Advanced Air Mobility (AAM) introduces a new sector of aviation: passenger-carrying autonomous aircraft operating in urban and regional environments. Think of the autonomous driving cars that have been developed in the last couple years, but for the sky instead of the roads.
In this context, autonomy refers to a system capable of operating independently, utilizing advanced algorithms to assist in making real-time decisions in a complex environment while enhancing efficiency and safety. Autonomy serves as a catalyst for AAM; by leveraging existing aeronautical data alongside new high-integrity data, various aspects of flight can be automated.
Autonomous systems don’t imply the complete absence of human involvement. Instead, repetitive tasks are delegated to these systems, which can process information and make decisions without human intervention, reducing the need for constant human interaction. Using algorithms—pieces of logic written in code that are used to process data and provide an output based on a desired outcome—facilitates this; running data through an algorithm can help operators discern mission-relevant information, provide awareness to decision makers, and suggest decision outputs based on safety and efficiency.
As a Third-Party Service Provider (TSP), integrating autonomy in AAM will improve routine strategic and tactical activities such as flight planning, scheduling, and route optimization, as well as assist in responsive measures like hazard avoidance and alterations to the flight directory. With an expected increase in air traffic and a shortage of air traffic controllers, this allows flight operators and air traffic control to focus on overall oversight and strategic initiatives.
Incorporating Autonomous Systems
Autonomy makes advanced operations predictable, safe, and efficient. Incorporating autonomy into aviation requires a higher level of rigor and safety than in the automotive industry.
At SkyGrid, many different algorithms play a pivotal role in the evolution of autonomous systems. They are instrumental in data aggregation, optimization, and data-driven decision-making. The success of these systems depends on several factors: the quality of the data sourced from suppliers, the capacity to process large quantities of data reliably and quickly, and the safe application of reinforcement learning and other machine learning techniques.
Autonomous functions require substantial information regarding their environment, and aircraft can’t always have all this information onboard while operating. TSPs provide and process information, provide support for a desired decision or action, and then monitor the output of that decision or action. This makes TSPs the glue of autonomous operations, enabling flights to function in complex environments with informed decision-making and situational awareness.

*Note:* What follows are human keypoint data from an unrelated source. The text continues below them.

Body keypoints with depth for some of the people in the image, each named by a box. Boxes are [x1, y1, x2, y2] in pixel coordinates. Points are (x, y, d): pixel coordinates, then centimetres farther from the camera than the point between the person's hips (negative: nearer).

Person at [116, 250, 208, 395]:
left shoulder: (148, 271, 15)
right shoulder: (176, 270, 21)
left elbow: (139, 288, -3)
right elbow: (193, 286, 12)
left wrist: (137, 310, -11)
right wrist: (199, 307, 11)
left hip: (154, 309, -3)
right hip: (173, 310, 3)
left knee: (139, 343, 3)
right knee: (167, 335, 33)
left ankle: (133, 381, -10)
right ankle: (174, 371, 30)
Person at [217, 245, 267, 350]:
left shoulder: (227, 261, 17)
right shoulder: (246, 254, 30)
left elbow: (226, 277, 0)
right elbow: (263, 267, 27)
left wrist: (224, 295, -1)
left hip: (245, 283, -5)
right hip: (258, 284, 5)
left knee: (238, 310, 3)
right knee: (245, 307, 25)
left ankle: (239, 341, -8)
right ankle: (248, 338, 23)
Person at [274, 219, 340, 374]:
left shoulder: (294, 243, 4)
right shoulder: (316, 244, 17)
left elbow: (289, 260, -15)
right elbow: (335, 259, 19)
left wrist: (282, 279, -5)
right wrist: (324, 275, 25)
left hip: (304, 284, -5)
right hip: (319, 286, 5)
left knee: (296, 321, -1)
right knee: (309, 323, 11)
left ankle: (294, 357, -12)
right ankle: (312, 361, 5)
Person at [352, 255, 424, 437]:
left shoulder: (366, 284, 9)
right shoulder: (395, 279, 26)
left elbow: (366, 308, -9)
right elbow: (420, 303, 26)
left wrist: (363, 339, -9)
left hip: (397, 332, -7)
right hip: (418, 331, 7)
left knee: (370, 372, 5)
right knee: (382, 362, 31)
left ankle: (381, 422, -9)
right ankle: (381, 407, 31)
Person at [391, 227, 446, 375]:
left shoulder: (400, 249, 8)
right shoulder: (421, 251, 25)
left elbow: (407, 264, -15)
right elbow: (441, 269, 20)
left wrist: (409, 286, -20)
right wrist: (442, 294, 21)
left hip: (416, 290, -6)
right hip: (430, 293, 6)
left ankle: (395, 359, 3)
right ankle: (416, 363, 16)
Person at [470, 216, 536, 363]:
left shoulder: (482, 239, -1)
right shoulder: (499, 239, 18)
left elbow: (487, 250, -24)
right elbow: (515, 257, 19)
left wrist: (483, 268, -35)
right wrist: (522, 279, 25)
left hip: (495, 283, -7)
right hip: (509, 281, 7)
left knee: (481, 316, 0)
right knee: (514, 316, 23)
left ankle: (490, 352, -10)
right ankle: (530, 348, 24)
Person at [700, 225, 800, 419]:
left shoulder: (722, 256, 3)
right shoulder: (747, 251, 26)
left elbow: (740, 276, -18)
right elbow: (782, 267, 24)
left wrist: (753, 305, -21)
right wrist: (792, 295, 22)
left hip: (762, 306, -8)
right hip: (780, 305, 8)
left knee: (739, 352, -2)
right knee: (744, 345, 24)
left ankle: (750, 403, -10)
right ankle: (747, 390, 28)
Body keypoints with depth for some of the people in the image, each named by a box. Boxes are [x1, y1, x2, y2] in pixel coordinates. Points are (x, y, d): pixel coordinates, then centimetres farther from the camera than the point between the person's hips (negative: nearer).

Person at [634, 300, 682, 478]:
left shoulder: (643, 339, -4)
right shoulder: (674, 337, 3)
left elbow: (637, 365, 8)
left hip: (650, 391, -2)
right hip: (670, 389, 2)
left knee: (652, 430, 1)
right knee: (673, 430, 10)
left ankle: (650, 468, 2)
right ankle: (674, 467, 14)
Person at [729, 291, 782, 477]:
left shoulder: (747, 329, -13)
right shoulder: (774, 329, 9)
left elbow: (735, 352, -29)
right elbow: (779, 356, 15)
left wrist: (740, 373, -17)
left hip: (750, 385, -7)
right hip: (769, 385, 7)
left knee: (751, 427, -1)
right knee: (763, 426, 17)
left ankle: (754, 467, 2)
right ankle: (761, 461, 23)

In AAM, autonomy will be utilized through both onboard and ground-based systems. Onboard autonomous systems are installed on aircraft, such as sensors, which acquire and process data and algorithms. This generates a desired result or command that is sent to other aircraft systems, for example, a decision related to changes in the aircraft trajectory.

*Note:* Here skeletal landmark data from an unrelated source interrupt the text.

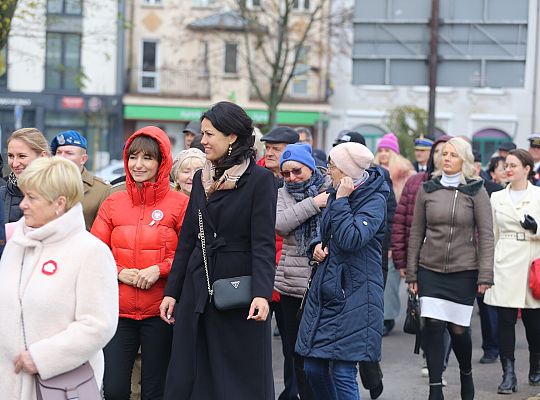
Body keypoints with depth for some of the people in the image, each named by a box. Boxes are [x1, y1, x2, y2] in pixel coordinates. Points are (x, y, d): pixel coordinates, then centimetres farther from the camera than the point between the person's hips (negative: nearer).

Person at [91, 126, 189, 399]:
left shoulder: (179, 203, -2)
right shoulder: (112, 203, 6)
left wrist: (159, 269, -14)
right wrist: (120, 272, -10)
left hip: (160, 312, -2)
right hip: (119, 310, 2)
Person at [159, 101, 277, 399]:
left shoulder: (259, 179, -8)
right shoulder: (201, 179, 11)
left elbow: (264, 243, -13)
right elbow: (188, 239, 14)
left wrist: (262, 293, -25)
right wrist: (172, 291, 11)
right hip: (198, 288, 6)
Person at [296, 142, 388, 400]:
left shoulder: (374, 201, -11)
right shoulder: (336, 192, 12)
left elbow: (351, 239, -24)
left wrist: (341, 201, -18)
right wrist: (317, 245, 3)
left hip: (354, 297, -8)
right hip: (324, 291, 8)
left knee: (342, 374, -8)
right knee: (313, 368, 10)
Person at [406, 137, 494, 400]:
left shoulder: (476, 191, -1)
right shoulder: (427, 189, 5)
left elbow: (485, 235, -2)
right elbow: (416, 233, 9)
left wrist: (485, 275, -8)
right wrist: (411, 273, 6)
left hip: (464, 270, -2)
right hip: (430, 270, 2)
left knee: (458, 328, 2)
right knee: (432, 326, -7)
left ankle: (466, 374, 31)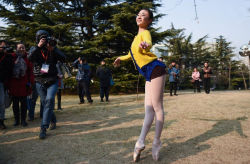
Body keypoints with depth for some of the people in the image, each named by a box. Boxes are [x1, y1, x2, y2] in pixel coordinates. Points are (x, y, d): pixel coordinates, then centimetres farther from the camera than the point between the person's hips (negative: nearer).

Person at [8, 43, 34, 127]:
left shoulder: (27, 58, 2)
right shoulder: (12, 57, 0)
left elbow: (30, 71, 3)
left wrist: (30, 82, -4)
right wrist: (8, 84, -2)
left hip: (24, 84, 0)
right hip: (14, 84, 1)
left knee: (24, 103, 4)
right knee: (15, 103, 9)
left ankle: (23, 120, 14)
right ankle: (16, 120, 21)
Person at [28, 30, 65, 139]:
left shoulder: (53, 50, 3)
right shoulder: (34, 49, 6)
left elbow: (63, 59, -10)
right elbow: (30, 58, -15)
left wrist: (53, 49, -21)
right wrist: (38, 46, -24)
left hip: (52, 81, -2)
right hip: (40, 82, 2)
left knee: (49, 100, -19)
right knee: (45, 103, 8)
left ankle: (43, 128, -16)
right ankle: (53, 120, 34)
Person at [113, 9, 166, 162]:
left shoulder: (145, 33, -4)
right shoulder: (138, 36, 23)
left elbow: (149, 43, -29)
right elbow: (135, 53, 40)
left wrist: (145, 45, -52)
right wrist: (122, 58, 50)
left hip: (155, 69, -9)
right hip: (150, 74, 9)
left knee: (157, 107, -4)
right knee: (149, 108, 5)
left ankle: (157, 142, 6)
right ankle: (140, 142, 7)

Ground-based systems operate similarly; however, data is collected from ground-based sources like radars and weather sensors and then consolidated. These sensors and systems either cannot be installed, are not practical to install, or are not as powerful when installed on an aircraft. Instead, an algorithm processes the data to make decisions, which are presented clearly to flight operators, who can then share that information with aircraft and other ecosystem participants. This is the approach we are adopting at SkyGrid.
SkyGrid’s Approach to Autonomy
Our goal is to create a high-assurance platform that leverages autonomy and provides a common operating picture for AAM flight operators. Our system will provide enhanced situational awareness, decision support, and ultimately offer automated decision-making capabilities, leading to autonomous operations that are safe, efficient, and scalable. We anticipate that our ground-based system will integrate with Air Navigation Service Providers (ANSPs) and unmanned aircraft system (UAS) operators under current regulatory framework, and then eventually with air traffic management (ATM) systems.
Regarding regulation, there is an evolving landscape as regulatory bodies catch up with technological capabilities to ensure safety and efficacy in autonomous operations. We will continue to collaborate with regulators and adhere to any new standards developed. To address cybersecurity and safety concerns, we will validate system requirements, classify safety hazards, and create requirements based on those hazards, use high-integrity data, and implement software and hardware that complies with safety protocols. As the industry evolves and the development of Automated Flight Rules (AFR) progresses, we will evaluate industry and customer needs to ensure our autonomous technologies fit.
Reshaping Transportation
Incorporating autonomy will make flight more accessible, flexible, and equitable. Operating costs will decrease, leading to cheaper ticket prices. New forms of air travel will also become available, such as air transit in urban environments on a larger scale and utilizing new airspaces like those above downtown areas. This evolution will take time, but safer and more predictable operations will ultimately instill a greater level of trust in aviation.